From here begins the adventure described in the Acts of the Apostles: it is the beginning of the history of the Church, that is founded on the friendship given by Jesus Himself. A friendship that those men are called to recognize and to understand one step at a time, by means of moving encounters, fraternal embraces and reciprocal help, but also by fights, discussions, and incomprehension. Peter and John, Paul and Barnabas, and then Stephen, Ananias, Mark, Apollus…Theirs are stories of friendship in which the discovery of the gift received deepens even through contrasts brought about by fiery tempers, reckless attitudes, differing points of view and judgements still immature about their own task and the mandate they received. A judgment remains, however, like a stable point of departure: friendship, which is at the base of their being together, is the most precious gift, because it is the legacy of Christ Himself.

Our friendship lasts forever not because of a decision of ours, but because of the faithfulness of the One who gives it to us

It is not by chance then that at the Meeting of Rimini this year, the seminarians of the Fraternity and the Missionaries Sisters of St. Charles chose to recount one of these stories of friendship: that between Barnabas and Paul along the first missionary journey of history. Their friendship was, for the apostles, subject, content, and method of their mission, of their announcement. It was subject, because the mission is never only of the single person, but always of that reality that is called the Church and that was born with them. Friendship constitutes, furthermore, the content of the first Christian proclamation because what the apostles were called to communicate to the world was precisely the friendship of God with man, that which Jesus came to reconstruct and that was rendered visible in the communion of those who had been chosen by Him. Friendship was, finally, the method of their mission, because Christianity always begins in a personal encounter in which my humanity is engaged with the life of another.

Looking at the experience of our houses, friendship that is born with the persons to whom we are sent is certainly the most beautiful fruit of mission, together with conversion, ours and theirs.
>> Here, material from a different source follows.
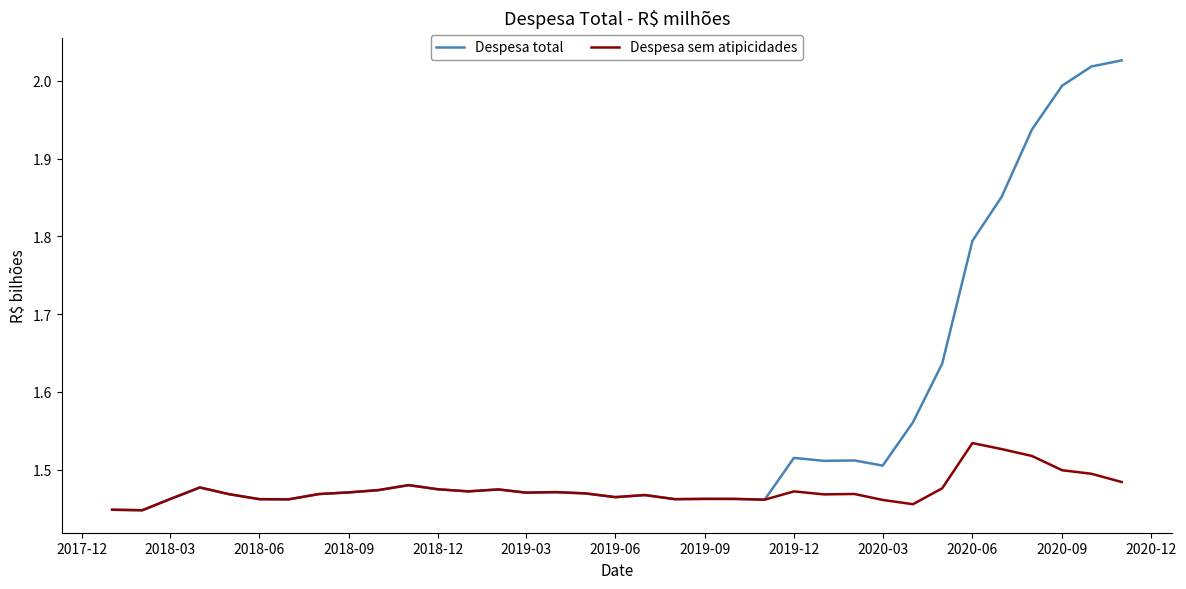

How many lines are shown in the chart?

2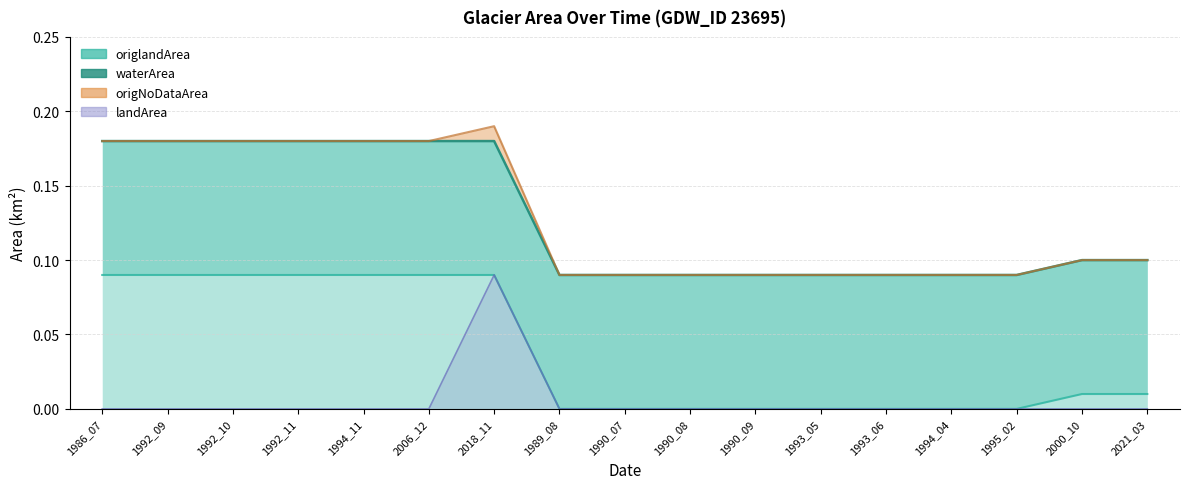

True or false: origlandArea and landArea cross at least once.

False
This friendship truly possesses that characteristic of inexhaustibility of which Michele spoke, the unhappy protagonist of Bianca: with the difference being that our friendship lasts forever not because of a decision of ours, of we who are limited by our errors and our incoherences, but because of the faithfulness of the One who gives it to us. And that does not stop even before our sins and betrayals, if it is true that He is capable of calling “friend” even the one who betrays Him with a kiss.